Collected data
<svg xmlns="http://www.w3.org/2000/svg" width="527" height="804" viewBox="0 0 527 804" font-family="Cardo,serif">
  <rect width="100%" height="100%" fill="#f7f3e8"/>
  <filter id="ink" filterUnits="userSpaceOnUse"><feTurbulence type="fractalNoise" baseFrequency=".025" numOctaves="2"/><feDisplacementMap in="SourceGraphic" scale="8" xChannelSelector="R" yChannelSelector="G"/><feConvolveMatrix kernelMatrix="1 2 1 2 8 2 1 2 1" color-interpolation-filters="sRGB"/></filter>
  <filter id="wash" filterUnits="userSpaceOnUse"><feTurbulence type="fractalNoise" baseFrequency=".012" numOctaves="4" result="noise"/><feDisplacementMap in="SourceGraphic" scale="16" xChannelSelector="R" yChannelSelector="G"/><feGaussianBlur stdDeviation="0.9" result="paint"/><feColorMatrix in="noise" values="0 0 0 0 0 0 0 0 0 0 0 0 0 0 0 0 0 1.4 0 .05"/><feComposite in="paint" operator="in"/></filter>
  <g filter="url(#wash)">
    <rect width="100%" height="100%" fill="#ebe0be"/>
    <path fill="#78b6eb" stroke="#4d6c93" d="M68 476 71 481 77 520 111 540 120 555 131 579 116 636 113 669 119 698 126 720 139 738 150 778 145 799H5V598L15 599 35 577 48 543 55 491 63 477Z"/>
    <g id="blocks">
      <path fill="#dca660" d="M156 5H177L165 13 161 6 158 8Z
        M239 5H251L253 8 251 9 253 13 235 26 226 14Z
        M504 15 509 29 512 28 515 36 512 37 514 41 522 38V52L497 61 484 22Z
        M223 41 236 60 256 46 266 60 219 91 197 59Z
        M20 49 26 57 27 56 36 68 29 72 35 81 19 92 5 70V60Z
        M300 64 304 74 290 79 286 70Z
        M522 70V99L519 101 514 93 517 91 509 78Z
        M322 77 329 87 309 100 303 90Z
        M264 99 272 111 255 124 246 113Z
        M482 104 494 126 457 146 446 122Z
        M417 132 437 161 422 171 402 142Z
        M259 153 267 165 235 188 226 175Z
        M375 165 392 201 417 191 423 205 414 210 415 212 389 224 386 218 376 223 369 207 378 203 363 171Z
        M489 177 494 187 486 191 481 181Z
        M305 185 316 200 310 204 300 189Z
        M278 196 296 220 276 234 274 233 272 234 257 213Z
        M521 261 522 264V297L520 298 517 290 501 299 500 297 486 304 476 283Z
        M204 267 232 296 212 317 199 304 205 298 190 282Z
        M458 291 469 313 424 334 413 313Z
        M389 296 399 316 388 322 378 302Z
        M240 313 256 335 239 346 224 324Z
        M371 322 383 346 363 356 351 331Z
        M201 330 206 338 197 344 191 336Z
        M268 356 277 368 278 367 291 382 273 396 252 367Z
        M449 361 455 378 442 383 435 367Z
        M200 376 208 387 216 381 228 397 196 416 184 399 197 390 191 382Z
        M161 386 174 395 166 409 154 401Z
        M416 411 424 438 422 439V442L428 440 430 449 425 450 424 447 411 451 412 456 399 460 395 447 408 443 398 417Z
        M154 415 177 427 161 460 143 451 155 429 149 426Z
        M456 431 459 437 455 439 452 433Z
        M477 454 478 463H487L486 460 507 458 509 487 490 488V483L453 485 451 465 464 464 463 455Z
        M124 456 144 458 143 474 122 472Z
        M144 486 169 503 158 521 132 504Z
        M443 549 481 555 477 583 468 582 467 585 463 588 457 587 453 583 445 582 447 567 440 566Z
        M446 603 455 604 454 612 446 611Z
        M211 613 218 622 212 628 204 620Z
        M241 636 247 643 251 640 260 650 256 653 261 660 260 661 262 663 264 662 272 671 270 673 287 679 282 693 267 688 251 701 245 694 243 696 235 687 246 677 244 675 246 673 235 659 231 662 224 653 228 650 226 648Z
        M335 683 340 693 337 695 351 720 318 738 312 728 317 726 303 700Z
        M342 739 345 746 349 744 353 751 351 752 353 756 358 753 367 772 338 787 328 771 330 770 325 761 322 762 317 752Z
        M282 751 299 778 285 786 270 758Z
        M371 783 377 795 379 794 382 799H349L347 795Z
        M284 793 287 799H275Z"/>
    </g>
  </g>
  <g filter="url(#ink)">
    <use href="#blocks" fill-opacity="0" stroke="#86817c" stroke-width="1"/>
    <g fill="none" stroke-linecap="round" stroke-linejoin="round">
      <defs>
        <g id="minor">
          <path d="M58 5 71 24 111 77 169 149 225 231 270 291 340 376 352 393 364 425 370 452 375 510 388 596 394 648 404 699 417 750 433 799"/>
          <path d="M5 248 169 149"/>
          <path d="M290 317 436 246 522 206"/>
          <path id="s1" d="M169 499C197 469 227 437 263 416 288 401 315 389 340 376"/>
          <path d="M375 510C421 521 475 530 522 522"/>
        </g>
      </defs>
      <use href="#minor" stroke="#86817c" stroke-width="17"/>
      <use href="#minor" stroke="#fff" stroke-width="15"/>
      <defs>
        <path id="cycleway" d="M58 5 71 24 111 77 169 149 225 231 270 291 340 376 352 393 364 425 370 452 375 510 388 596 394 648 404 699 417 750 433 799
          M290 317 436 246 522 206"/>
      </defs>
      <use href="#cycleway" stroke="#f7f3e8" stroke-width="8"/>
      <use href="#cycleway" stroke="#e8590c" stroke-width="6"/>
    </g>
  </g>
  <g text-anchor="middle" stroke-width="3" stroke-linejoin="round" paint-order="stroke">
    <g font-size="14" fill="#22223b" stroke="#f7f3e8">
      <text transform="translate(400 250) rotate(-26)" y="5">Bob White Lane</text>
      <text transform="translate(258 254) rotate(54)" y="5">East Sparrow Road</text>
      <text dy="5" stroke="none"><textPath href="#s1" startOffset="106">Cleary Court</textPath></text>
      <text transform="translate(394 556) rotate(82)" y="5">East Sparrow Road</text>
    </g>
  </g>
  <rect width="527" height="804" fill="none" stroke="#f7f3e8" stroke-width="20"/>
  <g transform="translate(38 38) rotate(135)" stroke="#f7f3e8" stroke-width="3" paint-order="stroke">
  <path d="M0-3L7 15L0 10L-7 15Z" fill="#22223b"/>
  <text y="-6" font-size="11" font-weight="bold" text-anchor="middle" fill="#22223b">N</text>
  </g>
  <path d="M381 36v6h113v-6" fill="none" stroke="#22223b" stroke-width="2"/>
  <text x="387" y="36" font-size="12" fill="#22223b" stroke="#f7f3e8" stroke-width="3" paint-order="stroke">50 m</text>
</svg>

— WHAT THE TASK REQUIRES —
In the records above, find every line containing the word "userSpaceOnUse" and show it.

— RESULT OF THE TASK —
  <filter id="ink" filterUnits="userSpaceOnUse"><feTurbulence type="fractalNoise" baseFrequency=".025" numOctaves="2"/><feDisplacementMap in="SourceGraphic" scale="8" xChannelSelector="R" yChannelSelector="G"/><feConvolveMatrix kernelMatrix="1 2 1 2 8 2 1 2 1" color-interpolation-filters="sRGB"/></filter>
  <filter id="wash" filterUnits="userSpaceOnUse"><feTurbulence type="fractalNoise" baseFrequency=".012" numOctaves="4" result="noise"/><feDisplacementMap in="SourceGraphic" scale="16" xChannelSelector="R" yChannelSelector="G"/><feGaussianBlur stdDeviation="0.9" result="paint"/><feColorMatrix in="noise" values="0 0 0 0 0 0 0 0 0 0 0 0 0 0 0 0 0 1.4 0 .05"/><feComposite in="paint" operator="in"/></filter>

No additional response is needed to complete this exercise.